Por sua vez, São Mateus diz que, entre as mulheres que se achavam ao pé da Cruz, “estava Maria Madalena, Maria, mãe de Tiago e de José, e a mãe dos filhos de Zebedeu” (Mt 27,56). São Marcos diz que “estava Maria Madalena, Maria, mãe de Tiago menor e de José, e Salomé” (Mc 15,40). Salomé era a mãe dos filhos de Zebedeu: João e Tiago maior. A outra Maria, mãe de Tiago menor e de José, seria a mulher de Cléofas, que também se chamava Maria, mencionada por João em seu Evangelho.

Dos irmãos de Jesus, dois se tornaram Apóstolos: Tiago e Judas Tadeu. Havia dois Apóstolos com o nome de Tiago: Tiago maior, o irmão de João, ambos filhos de Zebedeu, e Tiago menor, o irmão do Senhor, filho de Alfeu. Que Tiago, irmão do Senhor, seja o Apóstolo Tiago, filho de Alfeu, se deduz da Epístola aos Gálatas, em que Paulo escreve que “dos outros Apóstolos não vi nenhum, senão Tiago, irmão do Senhor” (Gál 1,19). Alfeu e Cléofas designam a mesma pessoa, pois ambos são formas gregas do nome aramaico Claphai.

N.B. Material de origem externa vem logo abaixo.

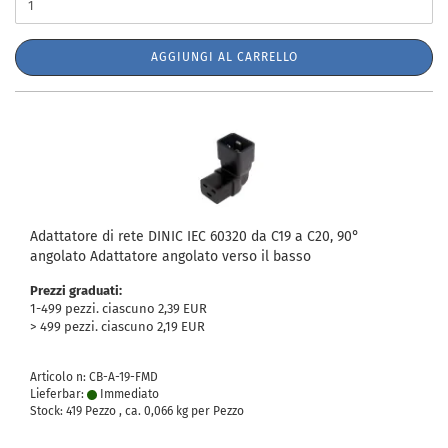
AGGIUNGI AL CARRELLO
Adattatore di rete DINIC IEC 60320 da C19 a C20, 90°
angolato Adattatore angolato verso il basso
Prezzi graduati:
1-499 pezzi. ciascuno 2,39 EUR
> 499 pezzi. ciascuno 2,19 EUR
Articolo n: CB-A-19-FMD
Lieferbar:
Immediato
Stock: 419 Pezzo , ca.
0,066
kg per Pezzo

Que o Apóstolo Judas Tadeu seja irmão de Tiago se conclui de Atos 1,13, em que, na relação dos Apóstolos, se faz menção a “Judas, irmão de Tiago”. Tiago e Judas, irmãos do Senhor, são autores de duas das Epístolas do Novo Testamento.

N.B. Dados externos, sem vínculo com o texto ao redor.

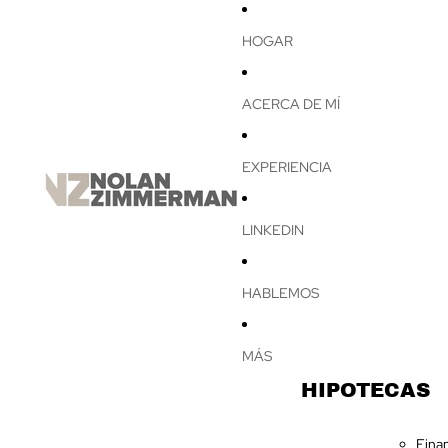
HOGAR
ACERCA DE MÍ
EXPERIENCIA
LINKEDIN
HABLEMOS
MÁS
HIPOTECAS
Fina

É preciso entender que as Sagradas Escrituras chamam de irmãos não somente os filhos de um mesmo pai, ou de uma mesma mãe, mas quaisquer parentes próximos. Os povos antigos tinham uma noção de família patriarcal, bastante diversa, em certos aspectos, da nossa moderna noção de família nuclear (pai, mãe, filhos). Na grande família patriarcal, todos os que se encontravam ligados por laços de parentesco eram considerados membros de uma mesma família e, portanto, podiam chamar-se de irmãos.

Lot, por exemplo, não era senão o sobrinho de Abraão (cf. Gen 12,5), mas a Escritura o chama de irmão, nesta passagem: “E Abrão, tendo ouvido que Lot, seu irmão, ficara prisioneiro…” (Gen 14,14). Jacó era sobrinho de Labão (Gên 28,2), mas este lhe chama de irmão em Gên 29,15: “Acaso, porque és meu irmão, me servirás de graça?” Jacó, também, quando encontrou a bela Raquel, filha de Labão, “declarou que era irmão de seu pai” (Gên 29,12) quando era de fato seu sobrinho.

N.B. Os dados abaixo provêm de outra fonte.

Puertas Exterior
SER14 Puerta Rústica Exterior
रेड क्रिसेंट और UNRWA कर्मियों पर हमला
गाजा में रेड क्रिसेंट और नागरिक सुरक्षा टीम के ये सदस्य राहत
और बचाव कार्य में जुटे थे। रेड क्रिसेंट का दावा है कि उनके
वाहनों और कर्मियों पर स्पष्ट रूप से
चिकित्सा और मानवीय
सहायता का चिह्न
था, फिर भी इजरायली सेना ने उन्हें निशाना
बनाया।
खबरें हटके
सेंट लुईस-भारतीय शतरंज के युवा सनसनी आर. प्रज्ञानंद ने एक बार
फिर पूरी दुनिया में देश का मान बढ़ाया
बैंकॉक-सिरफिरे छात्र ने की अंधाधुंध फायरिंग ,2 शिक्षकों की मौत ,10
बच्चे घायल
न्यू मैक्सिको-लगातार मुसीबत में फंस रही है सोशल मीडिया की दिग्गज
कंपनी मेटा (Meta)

No Levítico, depois que Nadab e Abiu, filhos de Aarão, foram mortos por castigo, Moisés chamando os primos dos que faleceram, “Misael e Elisafan, filhos de Oziel, tio de Aarão, disse-lhes: ‘Ide, tirai vossos irmãos de diante do santuário'” (Lev 10,4).

Jesus Cristo é o único Filho carnal de Maria. Todavia, a maternidade espiritual da Virgem se estende a todos os que, renascendo “da água e do Espírito Santo” (Jo 3,5), configuram-se a seu Filho pelo Batismo. Assim como Jesus Cristo é o Novo Adão (1Cor 15,45), a Virgem Maria é a Nova Eva, Mãe de todos os que vivem para Deus em Jesus Cristo ? o nome “Eva” significa “mãe de todos os viventes” (Gen 3,20). Por ter dado crédito à serpente, Eva acarretou maldição e morte ao gênero humano; Maria acreditou nas palavras do Anjo (cf. Lc 1,45), e obteve que aos homens viesse bênção e vida. Por culpa de Eva nascemos filhos da ira (cf. Ef 2,3); por Maria recebemos Jesus Cristo que nos regenera como filhos da graça (cf. Gál 4,4-7).

Foi o próprio Jesus Cristo que, do alto da cruz, enquanto oferecia sua vida e seus sofrimentos para a salvação da humanidade, deixou-nos Maria por Mãe, na pessoa de seu discípulo amado, o Apóstolo João: “Mulher, eis aí o teu filho” (Jo 19,26). E a exemplo de João, devemos também nós levá-la para nossa casa (cf. Jo 19,27), isto é, para o nosso coração.

 


 

“À vossa proteção recorremos, Santa Mãe de Deus;

 

não desprezei nossas súplicas, em nossas necessidades;

 

mas livrai-nos sempre de todos os perigos,

 

ó Virgem gloriosa e bendita!”

PS – Até onde sei, esta é a mais antiga oração mariana depois da “Ave Maria”. Remonta ao século III do cristianismo, tendo sido encontrada no Egito, num pequeno fragmento de papiro.